# looking for a 7" tablet for a decent price



## xarmok7 (Jun 29, 2011)

I am thinking about getting the archos one coming out in January. I have heard that the video sites have been a problem. Is this generally true? Is it better to get a 7" or 10" gingerbread tablet than a 7" honeycomb?

Does anyone know of a decent tablet that has the actual market and a camera, preferably one on the front with flash and a decent size hard drive?


----------



## Masterchiefxx17 (Feb 27, 2010)

Check out this.. You may like this.

HTC Flyer


----------



## Masterchiefxx17 (Feb 27, 2010)

*Re: honeycomb 3.2 problems for 7" tablets*

Archos has a huge screen problem, as its hard to use their touch screens. The reviews arnt that good for Archoes products.


----------



## Masterchiefxx17 (Feb 27, 2010)

*Re: honeycomb 3.2 problems for 7" tablets*

This is why we don't like people making more then one post about the same topic.

> [Extracted data]:
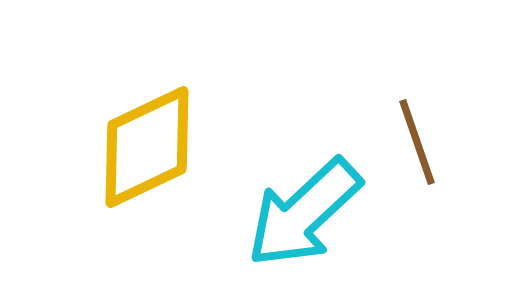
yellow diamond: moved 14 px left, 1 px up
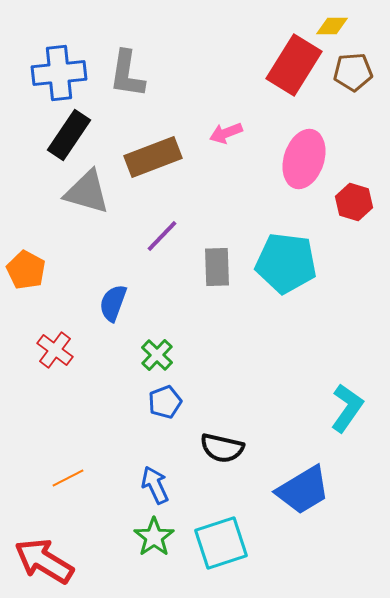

---

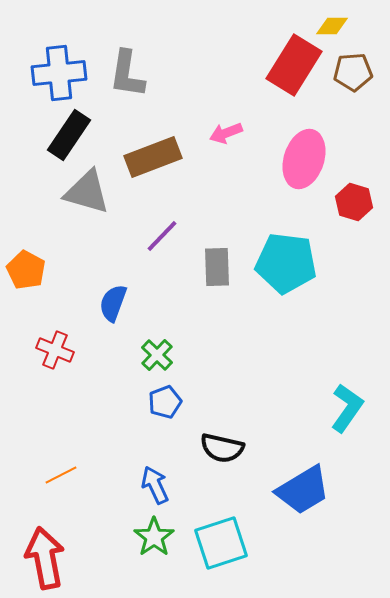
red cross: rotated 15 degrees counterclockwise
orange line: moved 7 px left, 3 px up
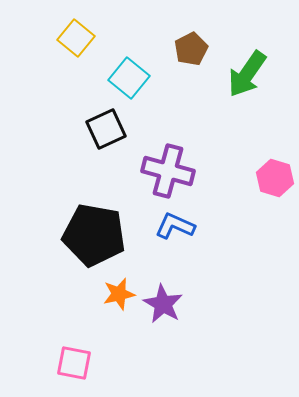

> [Directions for this task]: Resume the forum thread on finding a reasonably priced 7-inch tablet, beginning after its final post. The material comes from a source unrelated to the thread.

> [Exercise output]:
----------



## Coolfreak (May 27, 2008)

Threads merged - *Thanks Masterchiefxx17*.


----------



## xarmok7 (Jun 29, 2011)

I apologize for the double post but it would not let me edit the post at that moment, so that is why I started a second post. I try not to do so. 

As for the htc flyer;it is almost $500. I could get an ipad for a little more. The archos is $200 as is the kindle fire. I am looking for something in that range, if such a thing exists. Thanks.


----------



## Masterchiefxx17 (Feb 27, 2010)

Ok, then check this tablet out.

Its a very nice Acer 7in screen!

Acer - Iconia Tablet with 8GB Memory - Steel Blue - A100-07U08U

Also has better specs then an Archos for a little bit more.

Also an iPad is not worth the money. All it is is a super sized ipod IMO.


----------



## Coolfreak (May 27, 2008)

I highly recommend the Acer - great tablet if you're looking for a middle range tablet.


----------



## Shotgun4 (Aug 29, 2011)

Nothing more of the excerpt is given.